Data records:
---*---

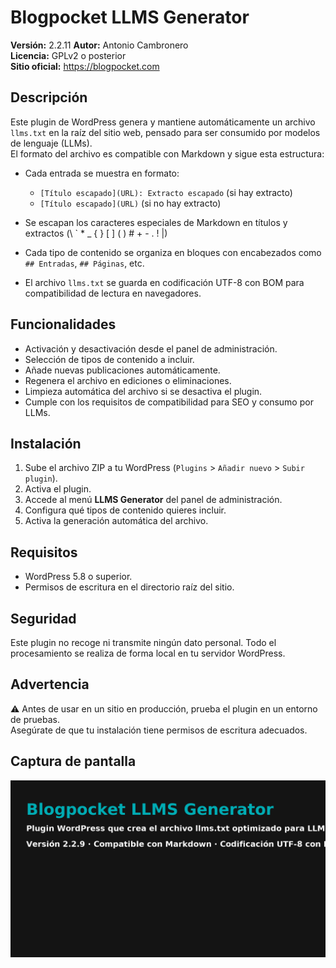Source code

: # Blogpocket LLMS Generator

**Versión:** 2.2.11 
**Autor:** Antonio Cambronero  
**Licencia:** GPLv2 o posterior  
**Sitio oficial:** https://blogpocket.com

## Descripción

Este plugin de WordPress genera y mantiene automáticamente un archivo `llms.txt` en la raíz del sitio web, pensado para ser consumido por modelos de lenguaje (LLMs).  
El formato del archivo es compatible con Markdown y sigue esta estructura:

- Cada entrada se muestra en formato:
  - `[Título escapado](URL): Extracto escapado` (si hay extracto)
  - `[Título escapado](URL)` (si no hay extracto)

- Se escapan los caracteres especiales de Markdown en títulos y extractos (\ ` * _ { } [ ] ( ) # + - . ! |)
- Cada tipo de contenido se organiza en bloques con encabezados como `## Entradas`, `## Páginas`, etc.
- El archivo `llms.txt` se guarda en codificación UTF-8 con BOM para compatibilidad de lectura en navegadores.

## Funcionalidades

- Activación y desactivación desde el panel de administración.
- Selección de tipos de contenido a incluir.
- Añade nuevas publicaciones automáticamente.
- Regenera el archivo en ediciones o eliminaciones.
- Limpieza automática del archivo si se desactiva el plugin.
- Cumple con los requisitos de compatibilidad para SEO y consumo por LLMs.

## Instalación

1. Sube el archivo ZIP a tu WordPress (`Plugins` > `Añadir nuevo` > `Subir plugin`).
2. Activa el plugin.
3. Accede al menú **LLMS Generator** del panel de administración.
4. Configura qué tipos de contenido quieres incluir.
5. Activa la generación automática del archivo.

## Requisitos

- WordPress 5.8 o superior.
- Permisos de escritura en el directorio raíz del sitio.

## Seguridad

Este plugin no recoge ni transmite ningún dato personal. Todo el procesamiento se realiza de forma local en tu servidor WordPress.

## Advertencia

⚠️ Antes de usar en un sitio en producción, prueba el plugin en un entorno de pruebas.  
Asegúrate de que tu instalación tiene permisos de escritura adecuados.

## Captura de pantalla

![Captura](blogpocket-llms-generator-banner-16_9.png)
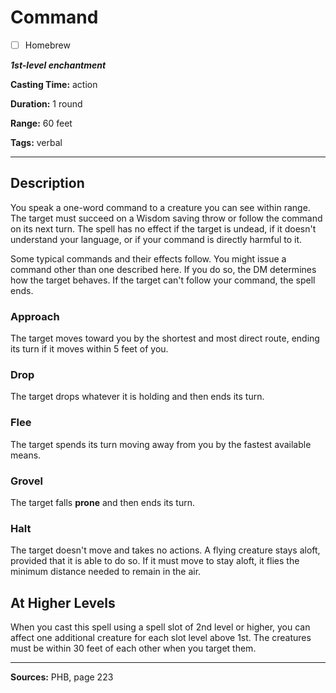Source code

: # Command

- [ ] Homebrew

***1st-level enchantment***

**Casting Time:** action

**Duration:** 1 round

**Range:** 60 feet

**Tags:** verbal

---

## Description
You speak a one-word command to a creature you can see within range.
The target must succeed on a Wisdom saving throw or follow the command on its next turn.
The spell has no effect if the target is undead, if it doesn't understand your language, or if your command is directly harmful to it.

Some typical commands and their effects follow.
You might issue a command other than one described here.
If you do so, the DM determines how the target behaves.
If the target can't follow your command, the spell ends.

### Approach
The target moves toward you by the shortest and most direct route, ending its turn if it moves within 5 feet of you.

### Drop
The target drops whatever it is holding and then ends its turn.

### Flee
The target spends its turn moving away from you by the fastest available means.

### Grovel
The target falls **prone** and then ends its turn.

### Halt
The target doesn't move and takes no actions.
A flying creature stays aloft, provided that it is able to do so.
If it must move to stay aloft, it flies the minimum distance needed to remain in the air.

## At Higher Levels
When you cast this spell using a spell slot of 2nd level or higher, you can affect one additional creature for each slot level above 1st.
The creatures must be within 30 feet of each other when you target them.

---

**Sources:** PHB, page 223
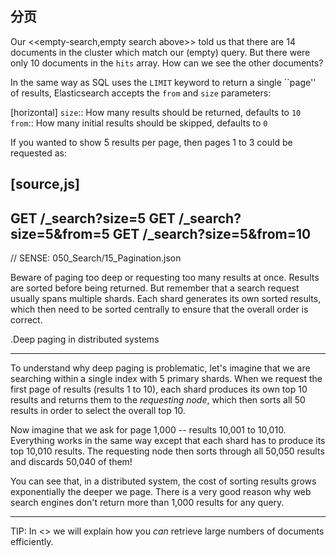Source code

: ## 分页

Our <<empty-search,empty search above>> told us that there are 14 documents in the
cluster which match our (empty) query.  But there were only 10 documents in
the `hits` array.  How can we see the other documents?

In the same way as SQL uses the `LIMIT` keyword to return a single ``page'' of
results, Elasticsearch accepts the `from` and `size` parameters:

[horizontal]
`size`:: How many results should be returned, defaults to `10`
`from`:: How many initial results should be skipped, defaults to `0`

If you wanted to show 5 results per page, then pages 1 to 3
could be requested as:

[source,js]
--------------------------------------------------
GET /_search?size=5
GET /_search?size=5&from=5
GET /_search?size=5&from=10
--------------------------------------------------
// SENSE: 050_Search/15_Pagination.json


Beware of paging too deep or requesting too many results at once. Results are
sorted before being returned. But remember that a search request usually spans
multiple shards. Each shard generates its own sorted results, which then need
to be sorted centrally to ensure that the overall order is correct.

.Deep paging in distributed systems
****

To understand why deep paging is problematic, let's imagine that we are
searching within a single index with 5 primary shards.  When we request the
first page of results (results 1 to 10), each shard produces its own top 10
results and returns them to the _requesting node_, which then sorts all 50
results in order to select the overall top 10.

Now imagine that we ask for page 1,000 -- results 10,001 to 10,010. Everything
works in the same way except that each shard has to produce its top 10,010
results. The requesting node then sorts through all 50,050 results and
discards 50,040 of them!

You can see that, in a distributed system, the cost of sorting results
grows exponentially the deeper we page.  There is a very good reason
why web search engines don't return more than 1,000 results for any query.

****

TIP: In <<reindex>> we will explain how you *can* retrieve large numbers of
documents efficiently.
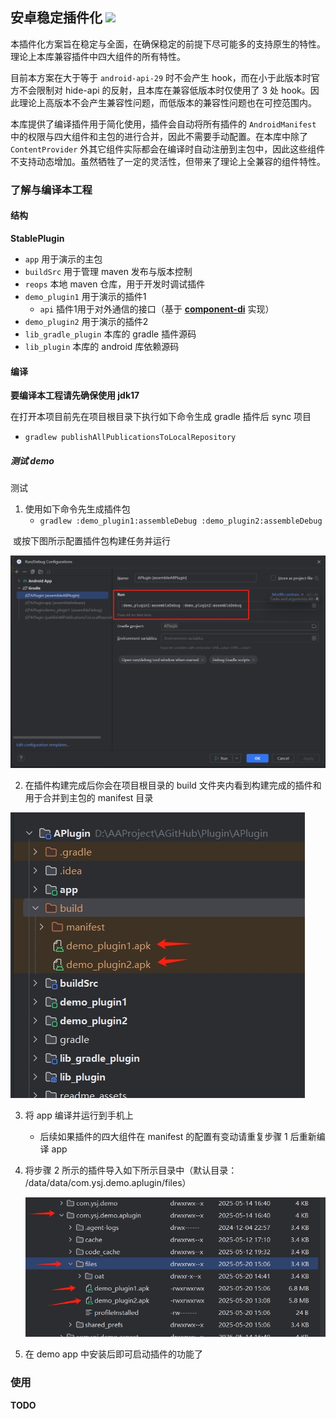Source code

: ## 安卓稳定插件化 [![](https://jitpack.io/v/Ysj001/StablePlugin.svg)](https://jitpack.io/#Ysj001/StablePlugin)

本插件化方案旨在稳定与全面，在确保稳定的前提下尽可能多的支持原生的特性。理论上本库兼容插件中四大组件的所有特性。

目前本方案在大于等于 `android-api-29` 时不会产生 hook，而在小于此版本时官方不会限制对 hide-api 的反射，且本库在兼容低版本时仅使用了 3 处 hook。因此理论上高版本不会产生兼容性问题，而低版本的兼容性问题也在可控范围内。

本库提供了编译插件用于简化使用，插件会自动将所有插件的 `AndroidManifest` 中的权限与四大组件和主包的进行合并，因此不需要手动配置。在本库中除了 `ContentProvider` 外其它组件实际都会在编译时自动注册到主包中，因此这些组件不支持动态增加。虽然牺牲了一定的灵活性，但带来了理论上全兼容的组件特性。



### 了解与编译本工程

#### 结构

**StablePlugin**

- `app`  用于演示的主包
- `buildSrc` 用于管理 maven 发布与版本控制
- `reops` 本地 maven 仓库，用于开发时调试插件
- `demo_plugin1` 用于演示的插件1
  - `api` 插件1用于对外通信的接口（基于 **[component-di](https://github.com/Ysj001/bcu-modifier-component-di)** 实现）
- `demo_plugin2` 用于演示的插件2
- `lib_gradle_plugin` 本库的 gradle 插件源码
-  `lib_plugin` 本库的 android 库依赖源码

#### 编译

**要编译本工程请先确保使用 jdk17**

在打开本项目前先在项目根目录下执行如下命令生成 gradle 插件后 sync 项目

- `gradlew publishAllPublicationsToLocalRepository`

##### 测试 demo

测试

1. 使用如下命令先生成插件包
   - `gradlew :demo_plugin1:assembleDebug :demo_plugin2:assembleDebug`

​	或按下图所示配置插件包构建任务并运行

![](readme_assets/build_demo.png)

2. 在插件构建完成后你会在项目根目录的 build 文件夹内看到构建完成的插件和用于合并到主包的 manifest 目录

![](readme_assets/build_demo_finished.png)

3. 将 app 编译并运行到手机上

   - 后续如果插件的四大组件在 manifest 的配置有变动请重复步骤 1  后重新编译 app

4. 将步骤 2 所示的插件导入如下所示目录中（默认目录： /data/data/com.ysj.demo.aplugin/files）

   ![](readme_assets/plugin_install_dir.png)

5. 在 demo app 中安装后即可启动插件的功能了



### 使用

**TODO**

---*---

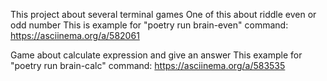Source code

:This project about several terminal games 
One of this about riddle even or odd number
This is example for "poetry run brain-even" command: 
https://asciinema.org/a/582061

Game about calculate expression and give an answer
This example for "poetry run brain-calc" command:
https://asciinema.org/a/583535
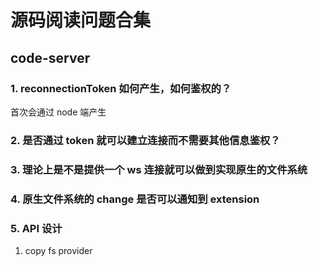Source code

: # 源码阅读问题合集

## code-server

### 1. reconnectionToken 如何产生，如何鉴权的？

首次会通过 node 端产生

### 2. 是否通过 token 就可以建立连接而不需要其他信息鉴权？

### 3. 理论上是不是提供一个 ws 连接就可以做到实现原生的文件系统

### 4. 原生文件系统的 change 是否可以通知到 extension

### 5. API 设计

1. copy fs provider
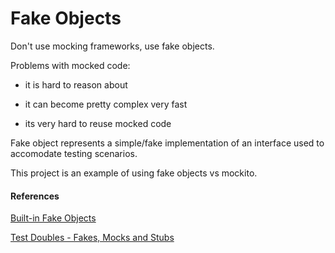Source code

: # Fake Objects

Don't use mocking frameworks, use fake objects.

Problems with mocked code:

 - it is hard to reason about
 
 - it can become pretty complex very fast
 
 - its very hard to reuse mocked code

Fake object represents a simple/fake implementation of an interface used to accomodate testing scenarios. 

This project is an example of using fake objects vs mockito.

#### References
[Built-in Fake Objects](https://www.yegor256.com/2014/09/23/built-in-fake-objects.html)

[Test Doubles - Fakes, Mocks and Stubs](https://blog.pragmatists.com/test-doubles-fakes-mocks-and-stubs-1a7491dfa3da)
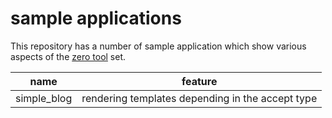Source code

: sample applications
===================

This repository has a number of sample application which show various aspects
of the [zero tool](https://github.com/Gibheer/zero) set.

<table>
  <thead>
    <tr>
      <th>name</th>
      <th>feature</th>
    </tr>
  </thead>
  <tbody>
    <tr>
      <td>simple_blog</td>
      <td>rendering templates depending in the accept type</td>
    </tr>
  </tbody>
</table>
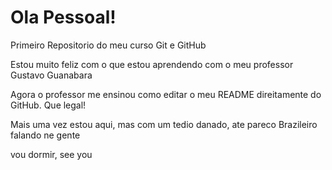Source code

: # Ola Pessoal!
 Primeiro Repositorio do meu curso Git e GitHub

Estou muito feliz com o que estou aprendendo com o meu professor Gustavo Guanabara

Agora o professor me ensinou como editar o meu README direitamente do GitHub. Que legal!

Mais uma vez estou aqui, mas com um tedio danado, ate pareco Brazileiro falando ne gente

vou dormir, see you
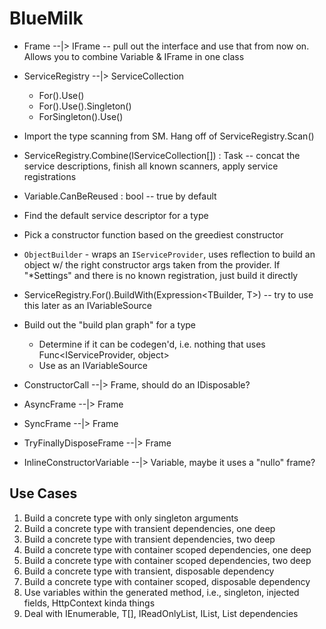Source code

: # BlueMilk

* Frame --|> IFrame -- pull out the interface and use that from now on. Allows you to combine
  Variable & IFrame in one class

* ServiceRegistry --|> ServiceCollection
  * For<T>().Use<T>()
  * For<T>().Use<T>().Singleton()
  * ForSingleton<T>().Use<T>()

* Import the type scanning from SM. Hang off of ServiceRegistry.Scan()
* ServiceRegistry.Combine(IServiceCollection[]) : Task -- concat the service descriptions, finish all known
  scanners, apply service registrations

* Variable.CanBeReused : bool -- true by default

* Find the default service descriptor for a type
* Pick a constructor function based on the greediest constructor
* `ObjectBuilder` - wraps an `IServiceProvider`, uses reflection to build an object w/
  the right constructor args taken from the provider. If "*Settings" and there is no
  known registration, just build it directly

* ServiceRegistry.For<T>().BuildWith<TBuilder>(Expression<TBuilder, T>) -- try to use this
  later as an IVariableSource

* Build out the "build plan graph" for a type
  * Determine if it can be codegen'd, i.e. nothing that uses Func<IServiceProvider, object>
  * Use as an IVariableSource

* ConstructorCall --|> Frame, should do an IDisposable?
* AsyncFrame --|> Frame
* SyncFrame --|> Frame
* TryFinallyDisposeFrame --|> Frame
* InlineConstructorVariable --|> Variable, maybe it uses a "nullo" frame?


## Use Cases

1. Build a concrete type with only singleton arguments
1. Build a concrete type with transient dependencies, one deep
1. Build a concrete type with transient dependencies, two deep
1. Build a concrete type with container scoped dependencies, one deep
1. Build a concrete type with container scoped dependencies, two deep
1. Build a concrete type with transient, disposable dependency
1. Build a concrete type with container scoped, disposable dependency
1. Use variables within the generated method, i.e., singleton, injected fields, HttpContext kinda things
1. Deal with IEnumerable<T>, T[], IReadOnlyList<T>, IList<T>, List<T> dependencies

---*---

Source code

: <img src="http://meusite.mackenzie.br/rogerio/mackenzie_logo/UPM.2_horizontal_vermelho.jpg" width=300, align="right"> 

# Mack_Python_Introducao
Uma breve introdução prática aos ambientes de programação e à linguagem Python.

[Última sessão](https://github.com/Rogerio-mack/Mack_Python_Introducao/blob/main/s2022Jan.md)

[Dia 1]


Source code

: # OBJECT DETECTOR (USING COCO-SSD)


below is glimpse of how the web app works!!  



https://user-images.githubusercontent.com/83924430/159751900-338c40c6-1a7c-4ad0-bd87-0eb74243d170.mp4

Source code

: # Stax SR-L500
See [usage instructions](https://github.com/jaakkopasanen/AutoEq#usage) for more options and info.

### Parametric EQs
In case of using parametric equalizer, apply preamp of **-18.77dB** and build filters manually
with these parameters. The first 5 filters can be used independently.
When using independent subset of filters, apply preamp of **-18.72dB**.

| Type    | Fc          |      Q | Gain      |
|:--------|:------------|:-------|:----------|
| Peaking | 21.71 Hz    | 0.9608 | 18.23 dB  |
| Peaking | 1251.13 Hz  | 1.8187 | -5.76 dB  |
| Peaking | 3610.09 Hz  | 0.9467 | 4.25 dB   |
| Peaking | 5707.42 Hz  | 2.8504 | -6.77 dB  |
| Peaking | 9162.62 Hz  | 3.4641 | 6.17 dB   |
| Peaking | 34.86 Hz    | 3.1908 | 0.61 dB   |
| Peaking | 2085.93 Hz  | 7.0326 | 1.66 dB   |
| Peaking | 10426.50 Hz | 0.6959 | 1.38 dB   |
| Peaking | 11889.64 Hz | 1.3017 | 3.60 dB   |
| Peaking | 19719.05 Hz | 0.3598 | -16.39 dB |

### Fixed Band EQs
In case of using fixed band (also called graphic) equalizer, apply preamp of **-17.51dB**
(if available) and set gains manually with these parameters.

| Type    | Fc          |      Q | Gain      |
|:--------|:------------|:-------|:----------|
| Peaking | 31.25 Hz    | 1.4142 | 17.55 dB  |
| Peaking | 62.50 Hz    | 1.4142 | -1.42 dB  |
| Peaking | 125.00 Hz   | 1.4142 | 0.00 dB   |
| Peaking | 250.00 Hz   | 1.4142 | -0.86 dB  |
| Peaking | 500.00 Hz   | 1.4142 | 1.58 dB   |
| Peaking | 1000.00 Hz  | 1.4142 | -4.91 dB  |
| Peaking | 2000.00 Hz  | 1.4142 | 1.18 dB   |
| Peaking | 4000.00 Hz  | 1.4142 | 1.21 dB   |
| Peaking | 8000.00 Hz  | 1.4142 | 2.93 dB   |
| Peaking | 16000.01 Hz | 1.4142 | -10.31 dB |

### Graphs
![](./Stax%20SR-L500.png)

---*---

Keep only the lines of the listing that contain the word "administración", and copy them.

Answer section:
- Activación y desactivación desde el panel de administración.
3. Accede al menú **LLMS Generator** del panel de administración.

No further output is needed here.